Output: ./data/engaging_reviews_sample_solution.txt

Running Your Code:

spark-submit --master local[2] file://`pwd`/data/yelp_review_sample.json file://`pwd`/engaging_reviews

Problem 3: Yelp Reviewer Accuracy

For this activity, we’ll be looking at Yelp reviews. 😱 Namely, we want to find out which Yelp reviewers are more or less harsh than they should be.

To do this we will calculate the average review score of each business in our dataset, and find how far away users’ ratings are from the average of a business. You can find the rating for each review in the “stars” attribute of the review.

The average_business_rating of a business is the sum of the ratings of the business divided by the count of the ratings for that business. A user’s review offset score is the sum of the differences between their rating and the average business rating. A positive score indicates that a user tends to give higher ratings than the average; a negative score indicates that the user tends to give lower ratings than the average.

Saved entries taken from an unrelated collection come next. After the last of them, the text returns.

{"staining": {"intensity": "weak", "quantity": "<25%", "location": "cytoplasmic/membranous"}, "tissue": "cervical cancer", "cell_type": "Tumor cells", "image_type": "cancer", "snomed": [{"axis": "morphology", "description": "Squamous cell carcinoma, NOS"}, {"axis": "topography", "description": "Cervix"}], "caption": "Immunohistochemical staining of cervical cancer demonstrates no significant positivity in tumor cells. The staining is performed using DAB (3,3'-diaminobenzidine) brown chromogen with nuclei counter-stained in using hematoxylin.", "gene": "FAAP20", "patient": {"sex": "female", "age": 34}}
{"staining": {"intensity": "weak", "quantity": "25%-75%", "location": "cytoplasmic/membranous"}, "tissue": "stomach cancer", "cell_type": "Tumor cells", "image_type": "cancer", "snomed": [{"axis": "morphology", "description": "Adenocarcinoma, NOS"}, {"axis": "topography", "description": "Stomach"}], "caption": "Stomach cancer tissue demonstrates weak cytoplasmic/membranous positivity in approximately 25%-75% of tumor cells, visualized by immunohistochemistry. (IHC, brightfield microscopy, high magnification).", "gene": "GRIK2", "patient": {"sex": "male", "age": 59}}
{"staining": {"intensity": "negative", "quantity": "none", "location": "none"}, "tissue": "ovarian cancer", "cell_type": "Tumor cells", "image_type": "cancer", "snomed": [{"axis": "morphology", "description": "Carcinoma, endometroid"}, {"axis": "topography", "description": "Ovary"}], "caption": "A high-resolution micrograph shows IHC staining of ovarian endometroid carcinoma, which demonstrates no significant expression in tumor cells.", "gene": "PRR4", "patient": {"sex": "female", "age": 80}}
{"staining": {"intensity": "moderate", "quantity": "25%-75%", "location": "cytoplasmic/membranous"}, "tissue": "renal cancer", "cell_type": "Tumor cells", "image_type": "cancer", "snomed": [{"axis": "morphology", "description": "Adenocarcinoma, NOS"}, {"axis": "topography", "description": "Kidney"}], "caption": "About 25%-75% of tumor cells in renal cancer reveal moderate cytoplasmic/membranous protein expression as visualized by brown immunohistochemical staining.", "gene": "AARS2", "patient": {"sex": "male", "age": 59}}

Your output should be an RDD of tuples in the form (user_id, average_review_offset):


Example Data:

Input: ./data/yelp_review_sample.json

Output: ./data/yelp_reviewer_accuracy_sample_solution.txt

Running Your Code:

spark-submit --master local[2] file://`pwd`/data/yelp_review_sample.json file://`pwd`/yelp_reviewer_accuracy


MP 3 is due on Tuesday, February 13th, 2018 at 11:59PM.

You can find starter code and the Git repository where you should submit your code here:

If you have issues accessing your repository, make sure that you’ve signed into Gitlab. If you still do not have access, please make a private post on the course Piazza.

Please write your solutions as indicated in the following files:

… and commit your code to Gitlab like this:

git add .
git commit -m "Completed MP" # Your commit message doesn't need to match this
git push

WARNING: Our autograder runs on Python3. If you write code for this assignment that only works on Python2, we will be unable to grade your code. Code that contains syntax errors (i.e. unable to be interpreted by the Python interpreter) will receive no credit.